After an afternoon studying restricted documents with even more sordid details about President Clinton's affair with an intern, Rep. Chris Cannon, R-Utah, concluded that simple censure of the president is no longer an option.
"I believe the only option is to press forward with impeachment hearings," said Cannon, a member of the House Judiciary Committee, which would oversee such hearings.Republicans throughout Congress were telling their leaders the same thing on Tuesday and Wednesday. Senators in a closed-door caucus were said to be pressuring Sen. Orrin Hatch, R-Utah, to stop saying that censure may be sufficient if Clinton comes clean and stops denials - an idea he floated in talk shows.
Cannon said he cannot yet discuss exactly what is in the 18 cartons of back-up materials that independent counsel Kenneth Starr sent to Congress along with his report alleging that impeachable offenses may have occurred.
"But they back up the report substantially and in a defendable way," Cannon told the Deseret News. "After looking at them, I expect the committee to act quickly" to request authority for a formal impeachment inquiry and hearings.
Cannon said viewing the documents solidified his view "that the president has lost his moral authority to govern" - and simple censure would not provide the needed repair.
"When the president loses moral authority, one of two things must happen. One, vindication. That's still possible in this case - but not likely. Two, removal from office and replacement with someone who can reestablish respect for America," Cannon said, adding either option would require hearings.
"A simple censure of President Clinton at this time would only further diminish his authority and render him powerless," Cannon said. "This country needs a strong president, and it needs healing."
In contrast, Hatch - chairman of the Senate Judiciary Committee - had said in recent days that if Clinton ends his legal hairsplitting over exactly what happened, he might survive with only a censure. He said that on "Face the Nation," after Clinton called him on the phone en route to that show.
Senators emerging from a closed-door caucus Tuesday said Hatch was told that most GOP senators don't favor a deal to allow censure. "There is no talk about a deal," Senate Majority Leader Trent Lott told reporters afterward.

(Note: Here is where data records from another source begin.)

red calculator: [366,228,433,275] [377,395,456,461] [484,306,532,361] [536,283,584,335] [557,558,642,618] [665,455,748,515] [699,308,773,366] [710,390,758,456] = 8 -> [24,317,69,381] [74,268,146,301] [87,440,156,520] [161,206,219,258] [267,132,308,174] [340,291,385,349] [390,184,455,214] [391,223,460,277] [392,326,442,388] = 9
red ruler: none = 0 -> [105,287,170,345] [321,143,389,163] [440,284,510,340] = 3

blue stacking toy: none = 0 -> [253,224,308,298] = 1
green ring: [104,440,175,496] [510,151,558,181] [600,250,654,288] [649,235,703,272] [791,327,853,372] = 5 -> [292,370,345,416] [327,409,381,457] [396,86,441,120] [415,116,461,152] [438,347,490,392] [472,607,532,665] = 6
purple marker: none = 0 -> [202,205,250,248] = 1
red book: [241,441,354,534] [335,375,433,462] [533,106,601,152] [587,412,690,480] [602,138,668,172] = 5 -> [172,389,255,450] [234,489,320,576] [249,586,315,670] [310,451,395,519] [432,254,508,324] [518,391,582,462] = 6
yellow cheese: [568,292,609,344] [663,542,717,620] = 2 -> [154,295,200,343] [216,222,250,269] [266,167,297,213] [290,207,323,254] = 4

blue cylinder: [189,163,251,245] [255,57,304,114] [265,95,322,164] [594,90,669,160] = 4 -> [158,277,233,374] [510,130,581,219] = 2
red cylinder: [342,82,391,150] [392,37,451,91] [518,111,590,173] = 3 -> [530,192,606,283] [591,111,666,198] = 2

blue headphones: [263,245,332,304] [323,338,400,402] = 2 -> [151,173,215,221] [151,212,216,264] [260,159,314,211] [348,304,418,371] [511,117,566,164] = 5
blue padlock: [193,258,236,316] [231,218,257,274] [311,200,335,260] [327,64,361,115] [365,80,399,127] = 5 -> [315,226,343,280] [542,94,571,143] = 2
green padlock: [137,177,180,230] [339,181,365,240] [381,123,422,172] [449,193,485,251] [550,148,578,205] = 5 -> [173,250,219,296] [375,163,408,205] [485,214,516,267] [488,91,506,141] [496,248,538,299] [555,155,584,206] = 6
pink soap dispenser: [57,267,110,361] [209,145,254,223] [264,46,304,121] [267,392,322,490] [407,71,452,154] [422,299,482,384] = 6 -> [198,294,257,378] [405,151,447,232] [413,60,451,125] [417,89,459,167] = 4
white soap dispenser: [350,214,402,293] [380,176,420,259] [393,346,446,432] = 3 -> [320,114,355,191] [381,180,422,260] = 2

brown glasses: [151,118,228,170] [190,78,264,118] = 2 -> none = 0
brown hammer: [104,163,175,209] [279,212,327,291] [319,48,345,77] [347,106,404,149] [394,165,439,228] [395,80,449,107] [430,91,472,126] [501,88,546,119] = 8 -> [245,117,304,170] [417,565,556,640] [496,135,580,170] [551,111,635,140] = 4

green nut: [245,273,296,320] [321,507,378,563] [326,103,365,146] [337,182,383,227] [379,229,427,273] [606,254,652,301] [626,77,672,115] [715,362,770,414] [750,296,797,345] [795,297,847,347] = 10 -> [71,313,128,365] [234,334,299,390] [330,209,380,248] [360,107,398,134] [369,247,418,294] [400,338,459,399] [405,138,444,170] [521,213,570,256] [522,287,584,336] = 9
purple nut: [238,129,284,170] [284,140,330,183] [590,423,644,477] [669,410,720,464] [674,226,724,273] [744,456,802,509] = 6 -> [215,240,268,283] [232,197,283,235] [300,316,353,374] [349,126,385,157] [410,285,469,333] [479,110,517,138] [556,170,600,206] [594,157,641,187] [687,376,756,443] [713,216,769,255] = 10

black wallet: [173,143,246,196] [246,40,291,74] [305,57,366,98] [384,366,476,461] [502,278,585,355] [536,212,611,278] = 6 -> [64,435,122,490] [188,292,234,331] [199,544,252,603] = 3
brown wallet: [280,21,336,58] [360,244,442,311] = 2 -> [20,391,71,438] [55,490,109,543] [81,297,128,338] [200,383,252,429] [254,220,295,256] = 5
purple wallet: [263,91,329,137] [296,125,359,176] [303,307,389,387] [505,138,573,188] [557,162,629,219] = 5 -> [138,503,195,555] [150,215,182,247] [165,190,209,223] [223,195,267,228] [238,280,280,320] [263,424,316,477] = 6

When Sen. Phil Gramm, R-Texas, was asked about censure, he said, "I don't see it in the Constitution." The only punishment it outlines for a president is impeachment.
Hatch had no comment Wednesday about the reports that others encouraged him to stop talk that censure may be enough.
House Ethics Committee Chairman Jim Hansen, R-Utah, last week also said censure should not be considered. He said his years of work on ethics cases has lead him to believe that censure is a relatively meaningless slap on the wrist.
Meanwhile, the House Judiciary Committee is expected to begin debating what portions of the back-up materials from Starr should be released publicly - and a vote to release video of Clinton's testimony before a grand jury could come this week.
Cannon said he watched about an hour of that testimony on Tuesday. "I didn't see anything in there that already isn't in the public domain," he said - although he's heard the president looks nervous in part of it, and angry and combative in other parts.
Democrats fear having such video about an affair replayed in campaign ads or at length in TV news shows and were attempting to block its release. "It's difficult, though, for the Democrats to defend why it should not be released," Cannon said.
Sen. Frank Murkowski, R-Alaska, was also floating another novel idea. He proposed that Clinton pay personally the $4.4 million cost of Starr's investigation after Clinton publicly denied having an affair with Monica Lewinsky.
Cannon said he doesn't like that idea as an alternative to impeachment proceedings. "It would be like buying the presidency," Cannon said.
Of course last year, the House only reprimanded House Speaker Newt Gingrich in an ethics case after he had agreed to pay $300,000 to partially repay investigation costs.
Gingrich was rebuked for not seeking legal advice before using tax-exempt donations for a college class he taught and for giving incorrect information to the House Ethics Committee about the situation - which he said was inadvertent.